Tommy Forgan

Personal information
- Full name: Thomas Carr Forgan
- Date of birth: 12 October 1929
- Place of birth: Middlesbrough, England
- Date of death: 15 December 2019 (aged 90)
- Place of death: Perth, Australia
- Position: Goalkeeper

Senior career*
- Years: Team / Apps / (Gls)
- 1949–1954: Hull City / 10 / (0)
- 1954–1965: York City / 388 / (0)
- 1965–?: Gainsborough Trinity / ? / (?)

= Tommy Forgan =

English footballer (1929–2019)

Thomas Carr Forgan (12 October 1929 – 15 December 2019) was an English football goalkeeper.
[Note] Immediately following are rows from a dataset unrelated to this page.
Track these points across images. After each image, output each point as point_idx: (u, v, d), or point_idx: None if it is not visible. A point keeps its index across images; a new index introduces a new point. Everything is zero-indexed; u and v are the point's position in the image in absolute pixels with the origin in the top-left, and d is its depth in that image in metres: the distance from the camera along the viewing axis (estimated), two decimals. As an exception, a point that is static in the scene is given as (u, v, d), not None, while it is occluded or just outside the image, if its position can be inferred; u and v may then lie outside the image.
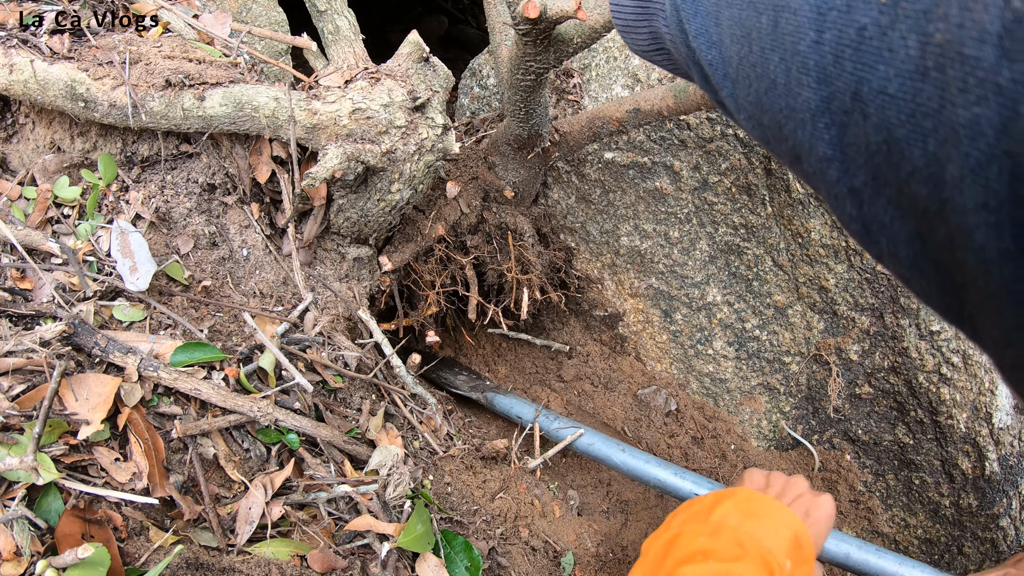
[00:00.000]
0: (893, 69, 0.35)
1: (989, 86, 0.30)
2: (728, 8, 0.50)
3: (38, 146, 1.56)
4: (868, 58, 0.37)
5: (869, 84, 0.37)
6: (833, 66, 0.40)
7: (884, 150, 0.38)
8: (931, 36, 0.33)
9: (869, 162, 0.39)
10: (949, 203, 0.34)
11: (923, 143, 0.35)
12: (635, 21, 0.69)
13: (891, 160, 0.37)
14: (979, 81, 0.31)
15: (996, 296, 0.34)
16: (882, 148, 0.38)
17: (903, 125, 0.35)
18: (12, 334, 1.23)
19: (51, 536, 1.08)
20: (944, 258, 0.37)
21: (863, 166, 0.40)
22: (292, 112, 1.42)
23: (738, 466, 2.15)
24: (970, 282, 0.35)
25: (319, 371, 1.52)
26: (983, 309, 0.36)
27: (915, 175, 0.36)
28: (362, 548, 1.34)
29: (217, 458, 1.30)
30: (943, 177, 0.34)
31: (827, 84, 0.40)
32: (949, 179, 0.34)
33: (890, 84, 0.36)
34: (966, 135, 0.32)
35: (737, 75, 0.51)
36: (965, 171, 0.32)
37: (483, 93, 2.19)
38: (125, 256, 1.40)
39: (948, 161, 0.33)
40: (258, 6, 1.92)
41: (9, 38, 1.49)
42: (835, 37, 0.39)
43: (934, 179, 0.35)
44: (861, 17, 0.37)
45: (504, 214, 1.93)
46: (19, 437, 1.12)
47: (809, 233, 1.97)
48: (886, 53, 0.36)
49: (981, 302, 0.35)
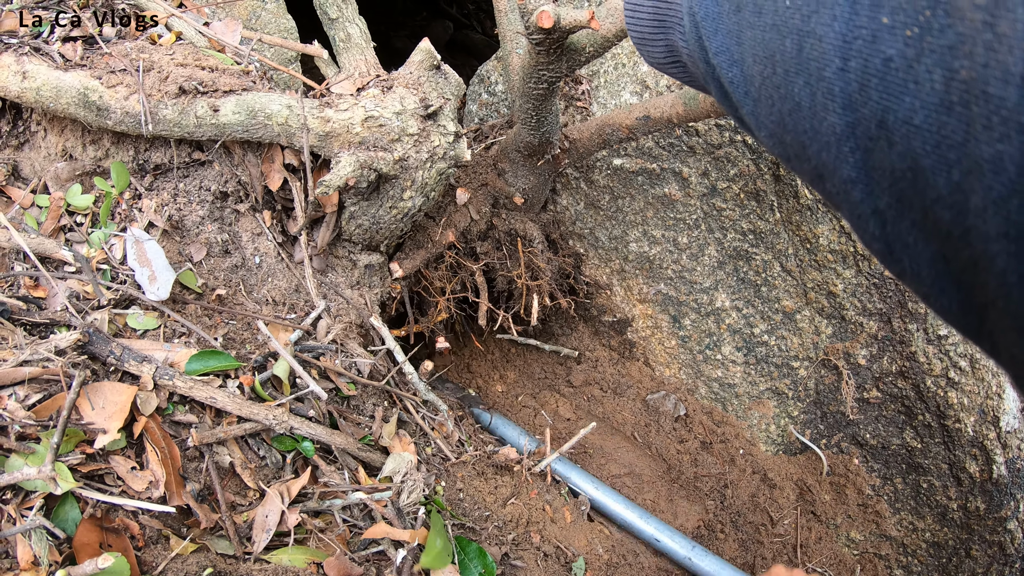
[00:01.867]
0: (919, 101, 0.36)
1: (1012, 125, 0.31)
2: (751, 29, 0.50)
3: (50, 154, 1.56)
4: (894, 89, 0.37)
5: (895, 114, 0.38)
6: (859, 93, 0.40)
7: (909, 177, 0.38)
8: (956, 72, 0.34)
9: (894, 186, 0.40)
10: (973, 230, 0.35)
11: (948, 173, 0.35)
12: (651, 34, 0.69)
13: (916, 186, 0.38)
14: (1003, 120, 0.31)
15: (1016, 317, 0.35)
16: (907, 175, 0.38)
17: (928, 156, 0.36)
18: (27, 343, 1.24)
19: (69, 545, 1.08)
20: (966, 280, 0.38)
21: (887, 189, 0.41)
22: (305, 120, 1.43)
23: (747, 471, 2.16)
24: (991, 303, 0.36)
25: (332, 378, 1.52)
26: (1003, 329, 0.37)
27: (939, 202, 0.37)
28: (377, 555, 1.34)
29: (233, 466, 1.30)
30: (967, 206, 0.35)
31: (853, 111, 0.41)
32: (973, 208, 0.34)
33: (916, 115, 0.36)
34: (989, 169, 0.33)
35: (760, 94, 0.51)
36: (988, 202, 0.33)
37: (491, 99, 2.19)
38: (143, 265, 1.40)
39: (972, 192, 0.34)
40: (267, 13, 1.93)
41: (21, 46, 1.49)
42: (861, 66, 0.39)
43: (958, 206, 0.35)
44: (887, 48, 0.38)
45: (514, 220, 1.93)
46: (36, 446, 1.13)
47: (817, 239, 1.97)
48: (912, 85, 0.36)
49: (1001, 323, 0.36)
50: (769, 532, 2.13)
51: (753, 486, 2.15)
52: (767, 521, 2.14)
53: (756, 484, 2.16)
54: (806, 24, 0.43)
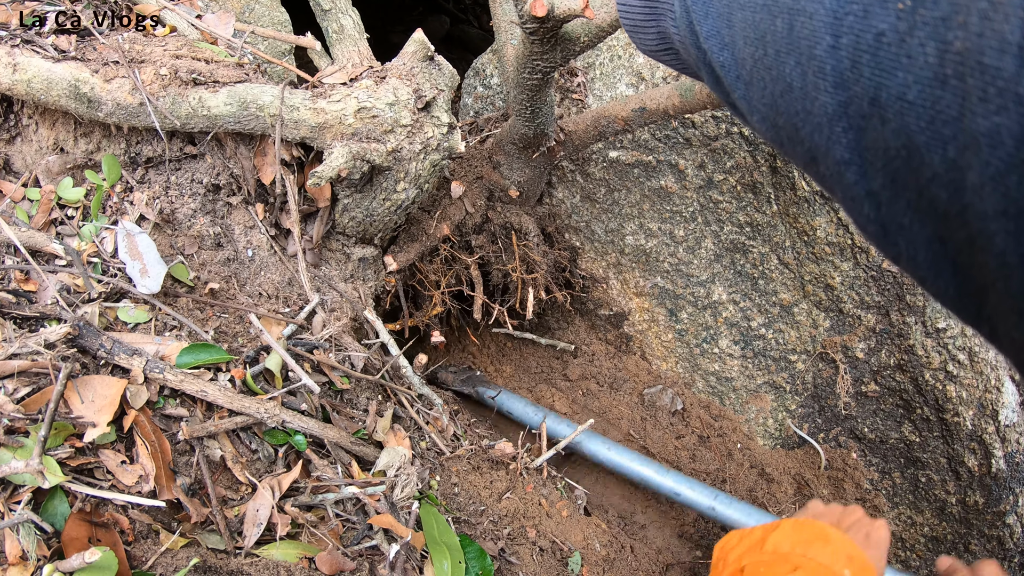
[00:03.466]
0: (912, 76, 0.35)
1: (1009, 96, 0.30)
2: (741, 10, 0.49)
3: (41, 147, 1.55)
4: (886, 64, 0.37)
5: (888, 90, 0.37)
6: (850, 71, 0.39)
7: (903, 155, 0.37)
8: (950, 44, 0.33)
9: (888, 166, 0.39)
10: (970, 208, 0.34)
11: (943, 150, 0.34)
12: (643, 21, 0.68)
13: (911, 165, 0.37)
14: (999, 91, 0.30)
15: (1017, 298, 0.34)
16: (901, 153, 0.37)
17: (923, 132, 0.35)
18: (17, 336, 1.23)
19: (57, 540, 1.07)
20: (963, 261, 0.37)
21: (882, 170, 0.40)
22: (281, 107, 1.41)
23: (744, 465, 2.15)
24: (990, 285, 0.35)
25: (326, 372, 1.51)
26: (1002, 312, 0.36)
27: (935, 180, 0.36)
28: (370, 550, 1.33)
29: (224, 460, 1.29)
30: (963, 183, 0.34)
31: (844, 89, 0.40)
32: (969, 185, 0.33)
33: (909, 91, 0.35)
34: (986, 144, 0.32)
35: (751, 77, 0.50)
36: (985, 178, 0.32)
37: (487, 92, 2.18)
38: (134, 258, 1.39)
39: (968, 168, 0.33)
40: (261, 6, 1.91)
41: (12, 37, 1.48)
42: (852, 42, 0.39)
43: (954, 184, 0.34)
44: (879, 23, 0.37)
45: (509, 213, 1.92)
46: (24, 440, 1.12)
47: (815, 231, 1.96)
48: (904, 60, 0.35)
49: (1000, 305, 0.35)
50: (767, 527, 2.12)
51: (751, 480, 2.15)
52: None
53: (754, 479, 2.16)
54: (796, 2, 0.43)
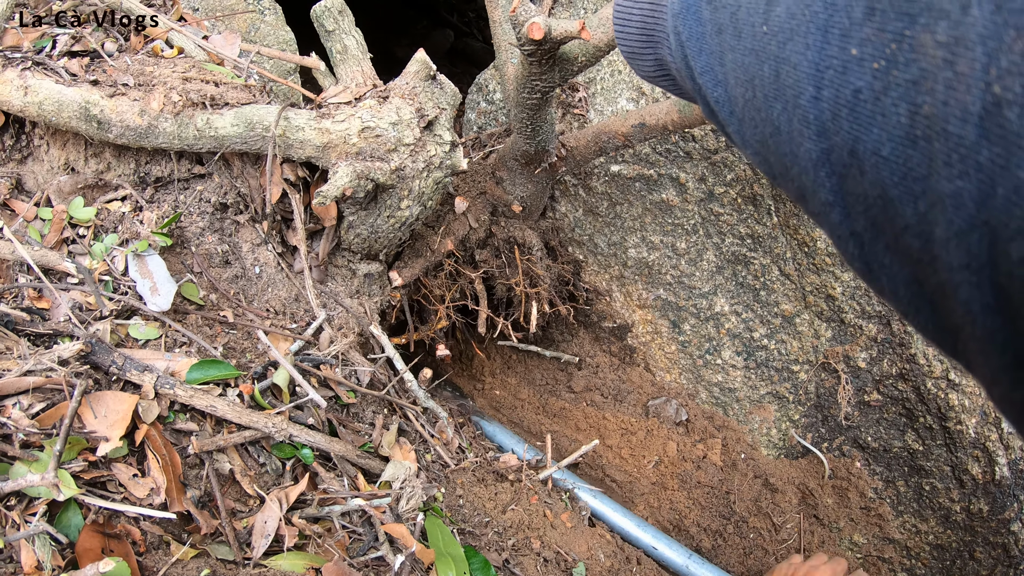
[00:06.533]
0: (886, 133, 0.37)
1: (970, 163, 0.32)
2: (732, 52, 0.51)
3: (52, 167, 1.59)
4: (863, 119, 0.39)
5: (864, 144, 0.39)
6: (831, 122, 0.41)
7: (880, 204, 0.40)
8: (920, 107, 0.35)
9: (868, 212, 0.41)
10: (938, 259, 0.36)
11: (914, 204, 0.37)
12: (640, 49, 0.70)
13: (887, 214, 0.39)
14: (961, 157, 0.33)
15: (982, 341, 0.36)
16: (878, 202, 0.40)
17: (896, 186, 0.37)
18: (31, 353, 1.26)
19: (71, 551, 1.09)
20: (938, 302, 0.39)
21: (863, 214, 0.42)
22: (275, 126, 1.45)
23: (748, 475, 2.16)
24: (960, 327, 0.38)
25: (332, 387, 1.54)
26: (972, 351, 0.38)
27: (908, 230, 0.38)
28: (376, 561, 1.35)
29: (233, 473, 1.31)
30: (932, 236, 0.36)
31: (826, 138, 0.42)
32: (937, 238, 0.36)
33: (883, 147, 0.37)
34: (950, 204, 0.34)
35: (743, 115, 0.52)
36: (950, 234, 0.34)
37: (490, 108, 2.21)
38: (144, 277, 1.42)
39: (936, 224, 0.35)
40: (266, 25, 1.95)
41: (24, 60, 1.52)
42: (833, 95, 0.40)
43: (925, 236, 0.37)
44: (856, 80, 0.39)
45: (512, 228, 1.95)
46: (39, 454, 1.15)
47: (815, 242, 1.98)
48: (879, 117, 0.37)
49: (971, 344, 0.38)
50: (772, 537, 2.13)
51: (755, 490, 2.16)
52: (770, 526, 2.14)
53: (758, 489, 2.17)
54: (782, 51, 0.45)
Forgan joined York City for a fee of £500 in the summer of 1954 having been placed on the transfer list by his previous club Hull City where he had spent five years. He had previously played for Middlesbrough local non-league side Sutton Estates. He spent twelve years with York, making a total of 428 appearances. He was a part of the team which played in the FA Cup semi-final in 1955. He was selected to play for the Third Division North side against the South in April 1957. In 1966 he left to play for Gainsborough Trinity and later played for Mitre in the York & District League.

In 1974, he emigrated to Perth, Australia, working as a bricklayer until his retirement. He died in Perth, on 15 December 2019, aged 90.